Conclusion and future works
Contributions of this article are as follows. First, a system energy function is used to analyze mobile base robot stability. For a mobile base robot with manipulators subjected to external disturbances, the correlation between stability and energy variations in control strategies is described. The correlation results can be used to stabilize and control problems for mobile base robots subjected to various types of external disturbances. Second, the two applied compensators, the computed force/torque and the adaptive compensators, are compared through simulations performed by applying external disturbances to the robot system.

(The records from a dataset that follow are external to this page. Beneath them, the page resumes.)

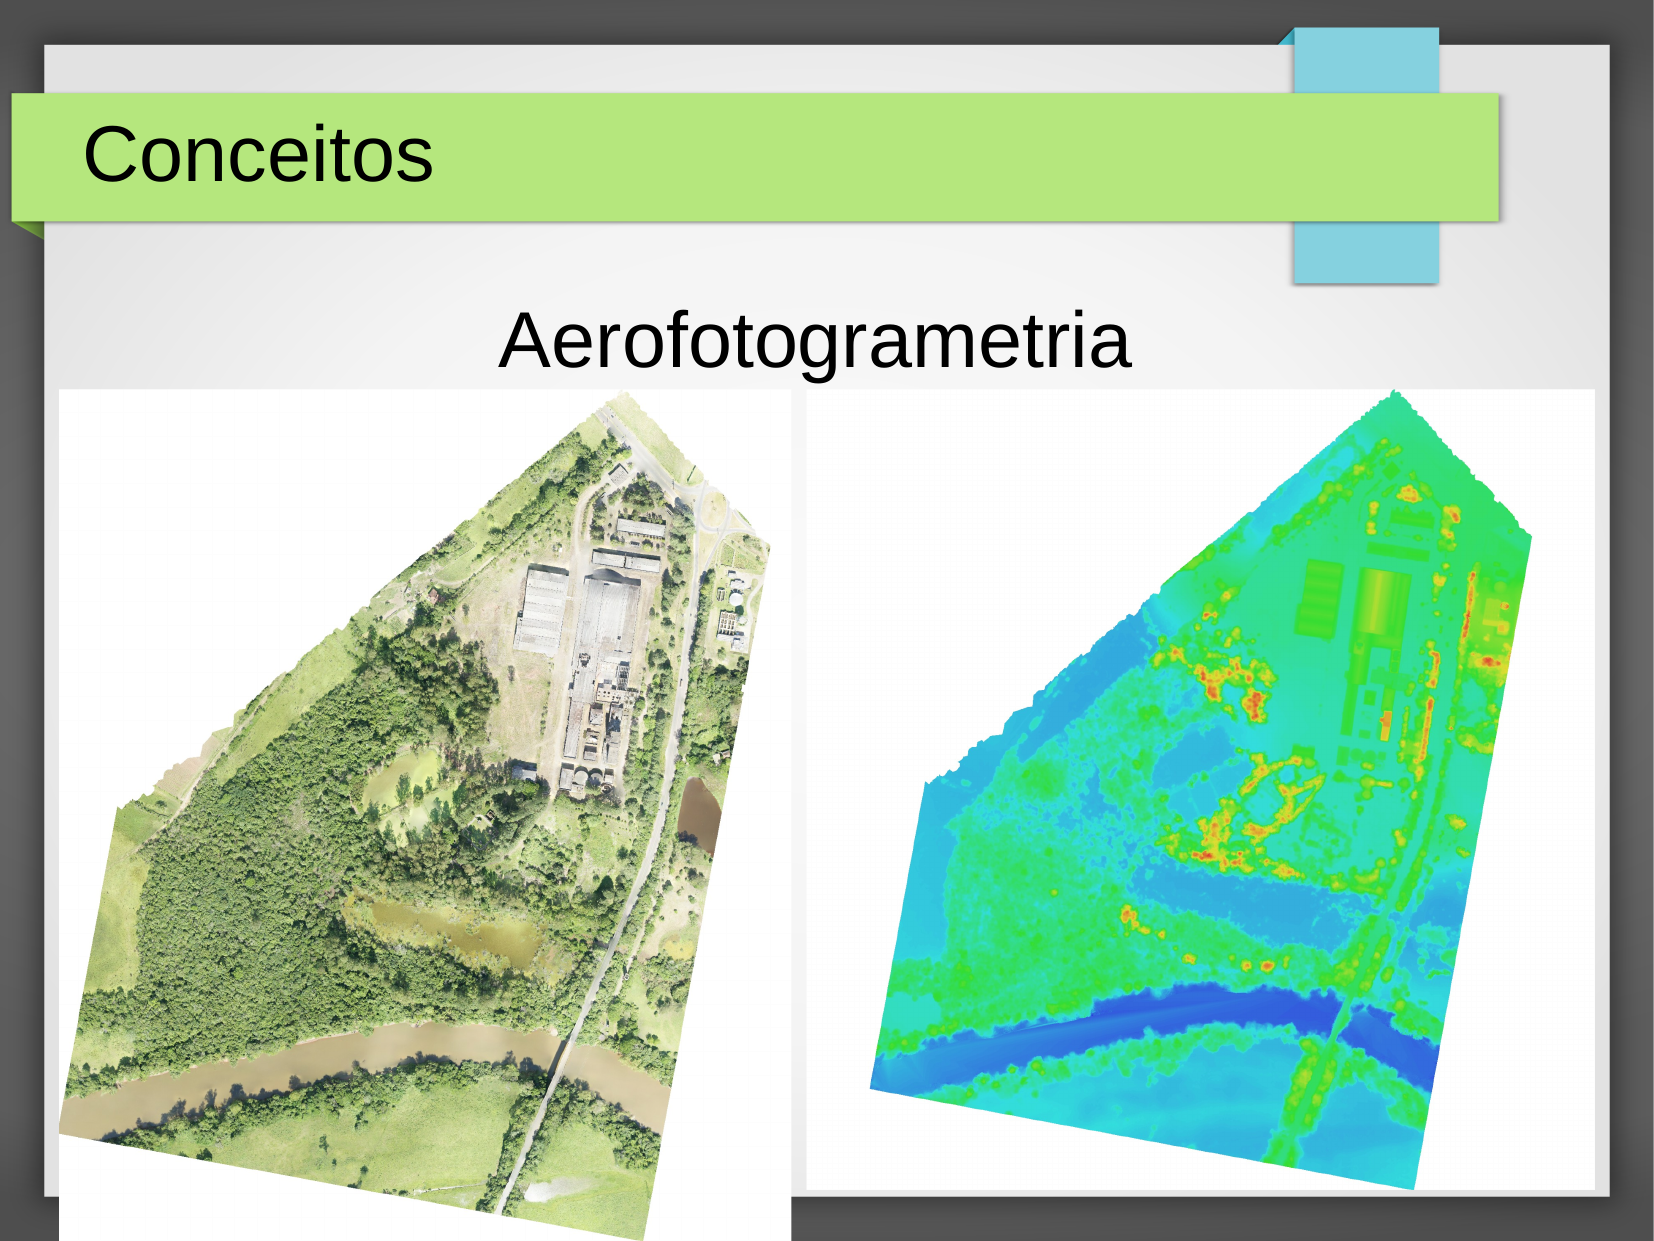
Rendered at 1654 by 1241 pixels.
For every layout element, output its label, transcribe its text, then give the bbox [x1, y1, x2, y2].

list Aerofotogrametria [82, 295, 1571, 1015]
picture [0, 0, 1654, 1241]
title Conceitos [82, 94, 1264, 213]
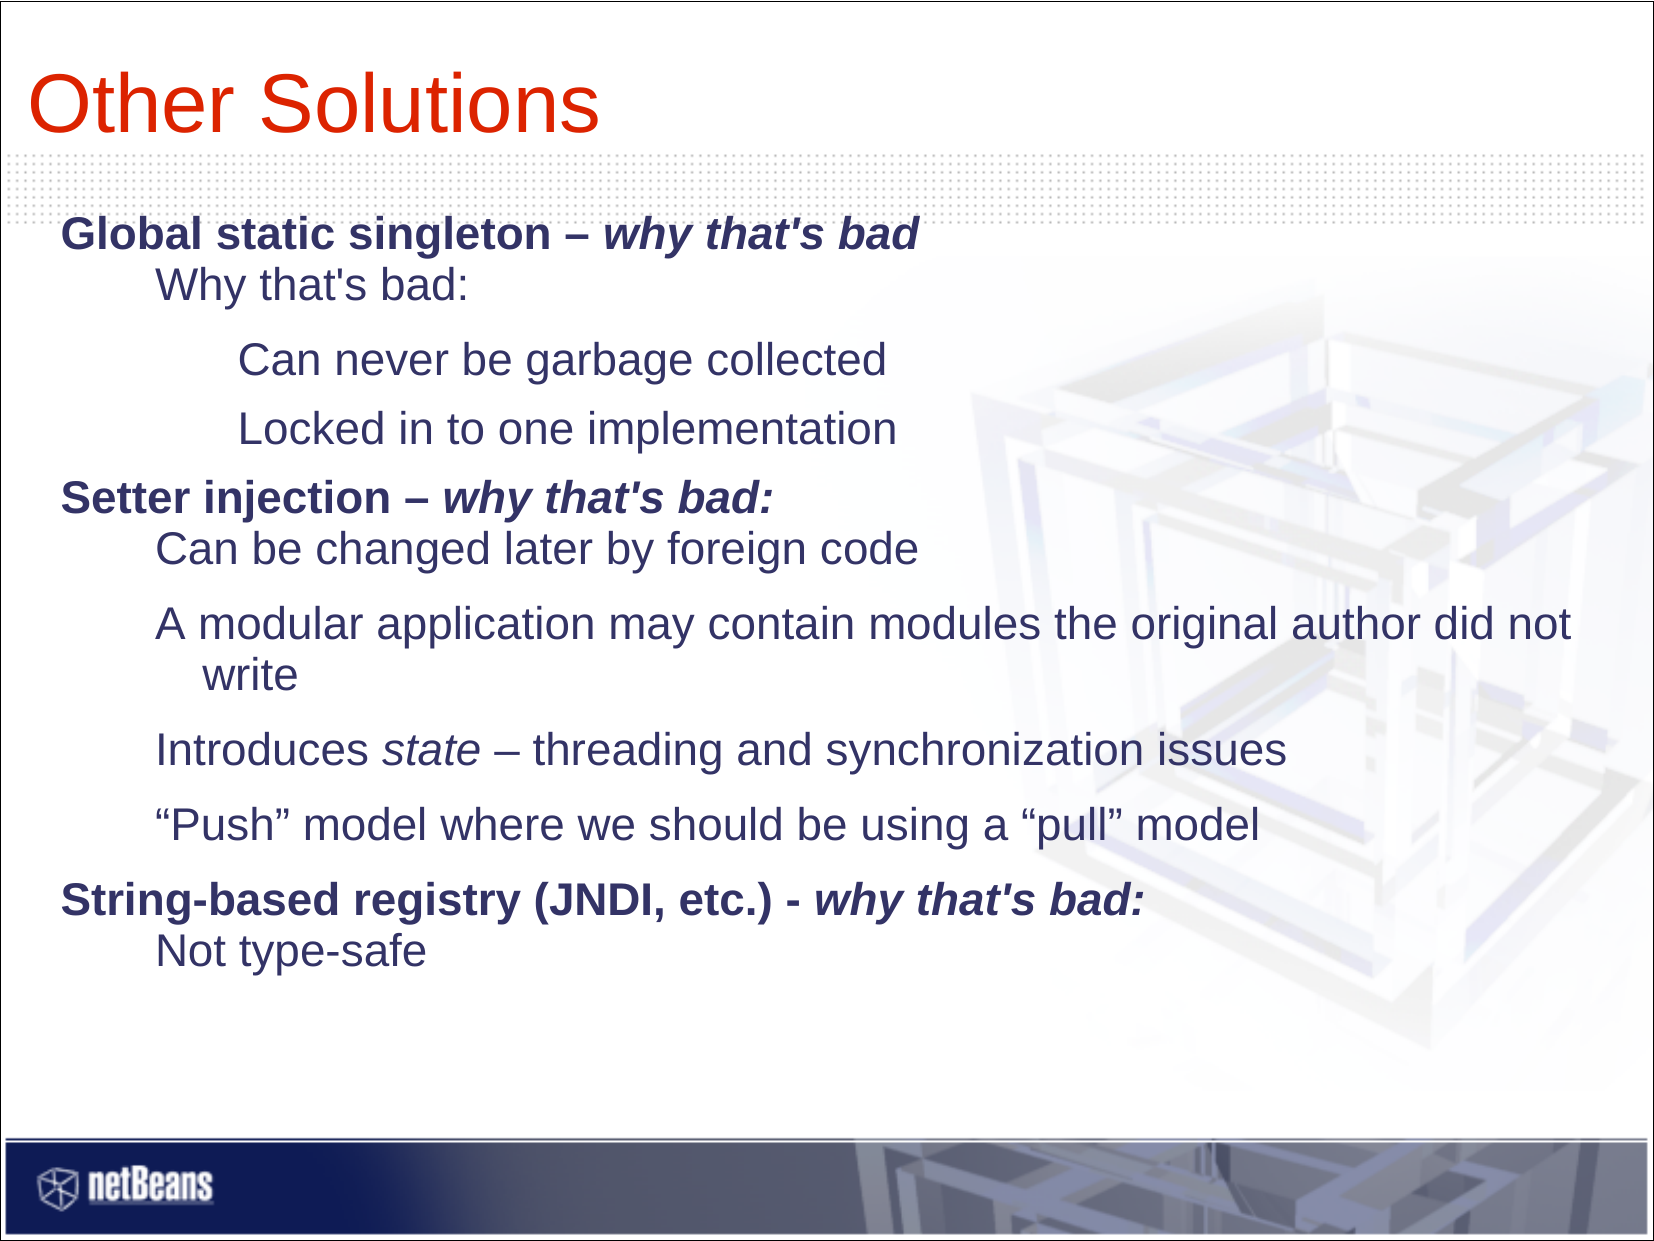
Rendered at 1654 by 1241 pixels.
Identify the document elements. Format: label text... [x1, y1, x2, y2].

The results clearly show the correlation between stability and energy variations in the robot system. The proposed methodologies can be applied to a variety of robot tasks, such as choosing and placing, manufacturing, and controlling operations in workspaces with protruding obstacles on sinuous shape paths. The following should be addressed in as future works. It is necessary to extend the proposed technique to the stabilizing control problem for mobile base robots with manipulators subjected to external disturbances using more than four degrees of freedom in robot joint movements and different compensators such as robust and intelligent controllers.
Footnotes
Declaration of conflicting interests
The author(s) declared no potential conflicts of interest with respect to the research, authorship, and/or publication of this article.
Funding
The author(s) received no financial support for the research, authorship, and/or publication of this article.